Comunicazioni agli Enti e reportistica
23. Al termine della sperimentazione la Ditta è tenuta a trasmettere a Regione del Veneto, Provincia di Verona, Comune di Grezzana ed ARPAV una relazione in merito ai risultati conseguiti, nonché alla funzionalità dell’impianto, alla prestazione ambientale del processo e ai rifiuti esitanti.

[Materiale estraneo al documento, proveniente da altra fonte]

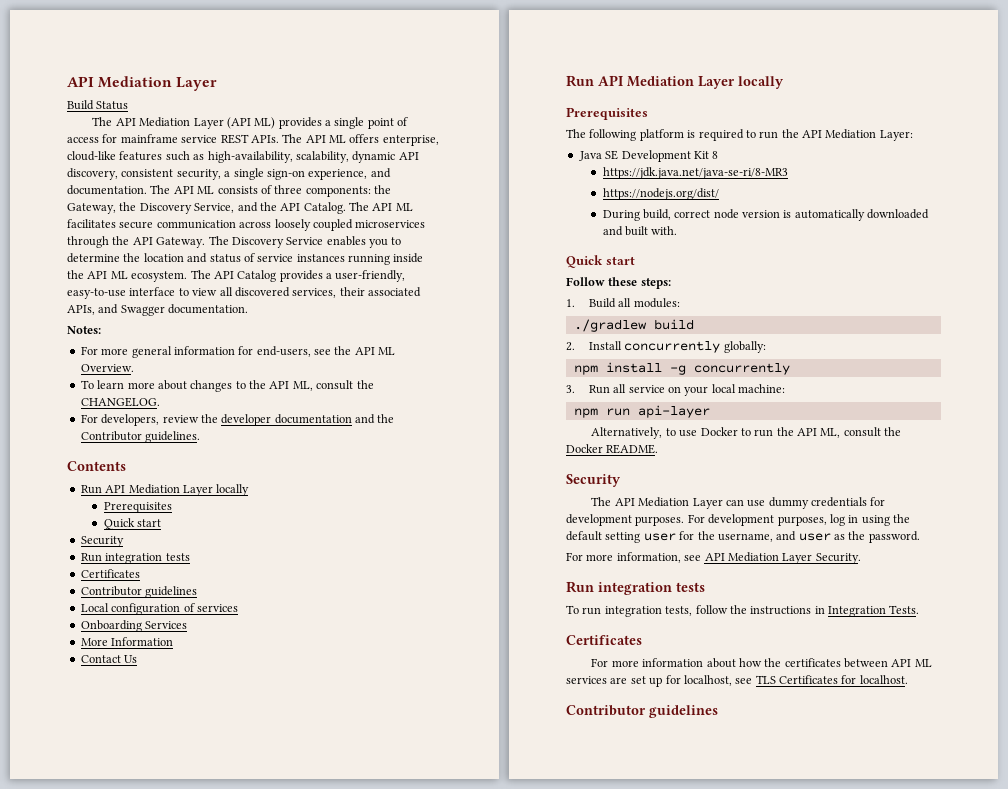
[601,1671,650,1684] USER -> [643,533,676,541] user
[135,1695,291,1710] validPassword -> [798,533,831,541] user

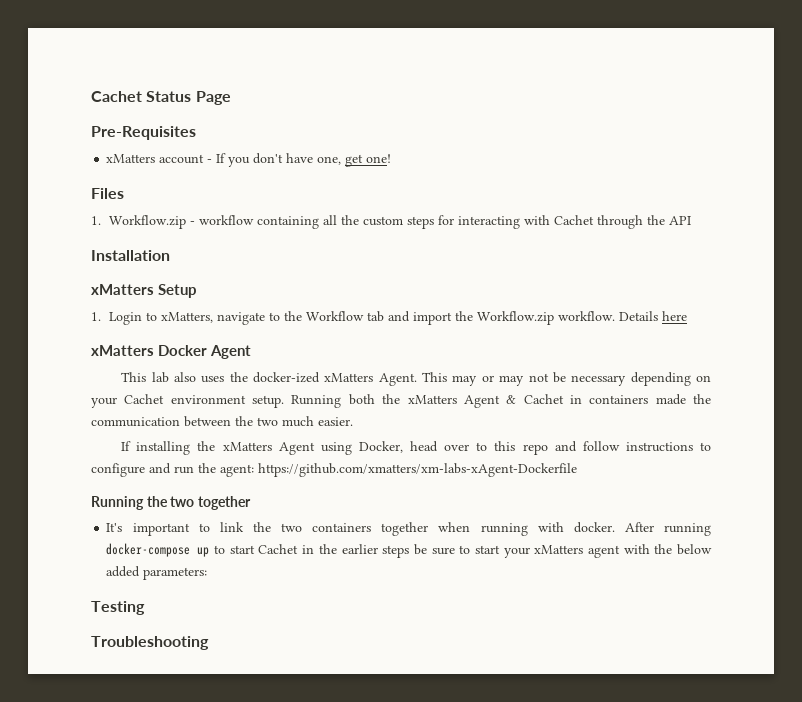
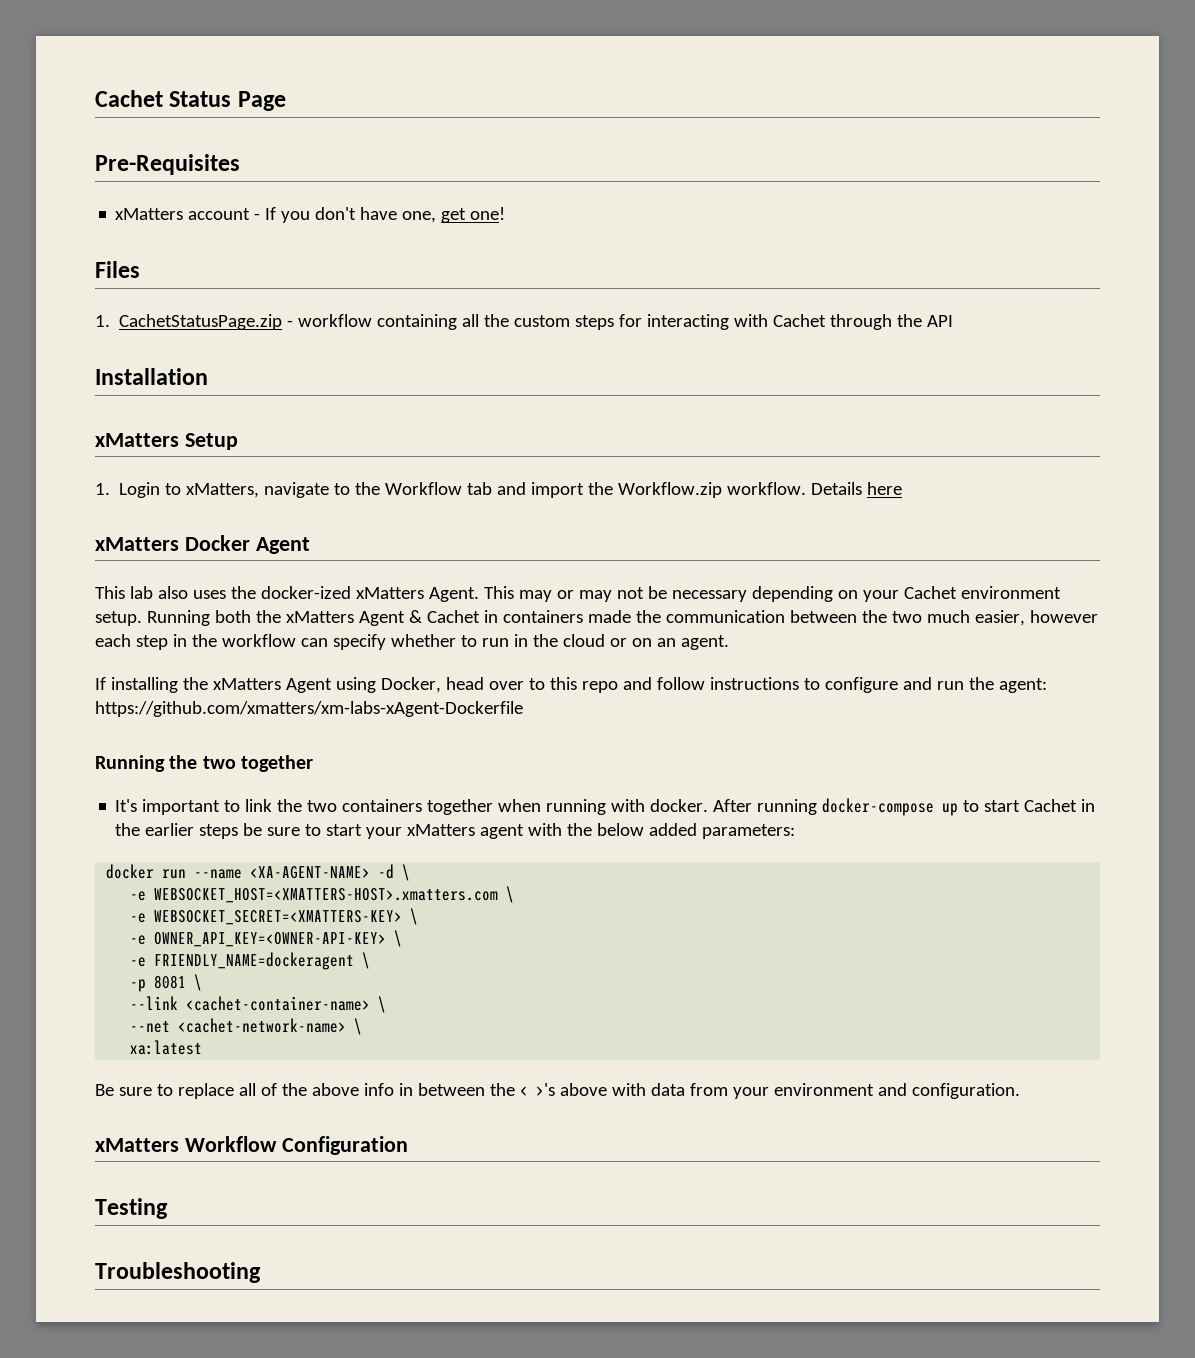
[109,215,187,229] Workflow.zip -> [119,314,283,330] CachetStatusPage.zip
[318,417,353,426] easier. -> [974,610,1098,626] [95,634,729,650] easier, however each step in the workflow can specify whether to run in the cloud or on an agent.
(208, 573) none -> [106,864,411,881] [130,886,515,903] [130,908,419,925] [130,930,403,947] [130,952,371,970] [130,974,203,992] [130,996,387,1013] [130,1018,363,1035] [130,1040,203,1055] [95,1083,1020,1099] [95,1136,408,1155] // docker run --name <XA-AGENT-NAME> -d \ // -e WEBSOCKET_HOST=<XMATTERS-HOST>.xmatters.com \ // -e WEBSOCKET_SECRET=<XMATTERS-KEY> \ // -e OWNER_API_KEY=<OWNER-API-KEY> \ // -e FRIENDLY_NAME=dockeragent \ // -p 8081 \ // --link <cachet-container-name> \ // --net <cachet-network-name> \ // xa:latest // Be sure to replace all of the above info in between the < >'s above with data from your environment and configuration. // xMatters Workflow Configuration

La relazione deve essere accompagnata dai rapporti di prova di tutte le analisi effettuate, corredate delle informazioni sulle condizioni operative della sperimentazione e, con riferimento ai punti 3.2.6 e 13, dai rapporti/valutazioni della Dainese Group Spa sulle prestazioni tecniche dei caschi ottenuti con l’impiego di EoW, comprese le informazioni sul grado di sostituzione delle materie prime e gli esiti dei collaudi sui caschi.
Prescrizioni generali
24. Si applicano le seguenti prescrizioni generali:
24.1. per quanto non in contrasto con il presente provvedimento, la gestione dell’impianto deve avvenire in conformità al progetto;
24.2. le aree adibite allo stoccaggio dei rifiuti devono essere chiaramente identificate mediante cartellonistica ben visibile; la cartellonistica deve indicare i codici dell'Elenco Europeo dei Rifiuti (EER);
24.3. le aree di stoccaggio dei rifiuti in ingresso e dei rifiuti prodotti devono essere separate e ben individuate;
24.4. la Ditta deve rispettare quanto previsto dalla normativa in tema di sicurezza e salute sul lavoro e prevenzione incendi;
24.5. l’attività deve essere condotta in maniera tale da non provocare sviluppo di emissioni diffuse e odori molesti;
24.6. alla conclusione delle attività di sperimentazione si deve procedere alle operazioni di ripristino dell’area.
25. Il presente provvedimento conclude il procedimento avviato con nota prot. reg. n. 457551 del 15/09/2025.
26. Il presente provvedimento non sostituisce le competenze dei VV.F. e dell’ULSS in materia di prevenzione incendi e prevenzione, igiene e sicurezza in ambienti di lavoro.
27. Sono fatti salvi i diritti di terzi nonché l'obbligo di acquisire le eventuali autorizzazioni di competenza di altri Enti.
28. Il presente provvedimento è notificato a Innovando s.r.l. e comunicato alla Provincia di Verona, al Comune di Grezzana, ARPAV.
29. Il presente provvedimento assume efficacia dalla notifica di cui al punto precedente.
30. Il presente provvedimento è pubblicato integralmente sul Bollettino Ufficiale della Regione Veneto.
31. L’inosservanza delle disposizioni contenute nel presente provvedimento comporta le conseguenze previste dal d.lgs. n. 152/2006 e l’applicazione delle sanzioni previste dalla vigente normativa.
32. Si informa che avverso il presente provvedimento può essere proposto ricorso giurisdizionale avanti il Tribunale Amministrativo Regionale (TAR) entro 60 giorni dall’avvenuta conoscenza ovvero, alternativamente, ricorso straordinario al Capo dello Stato entro 120 giorni.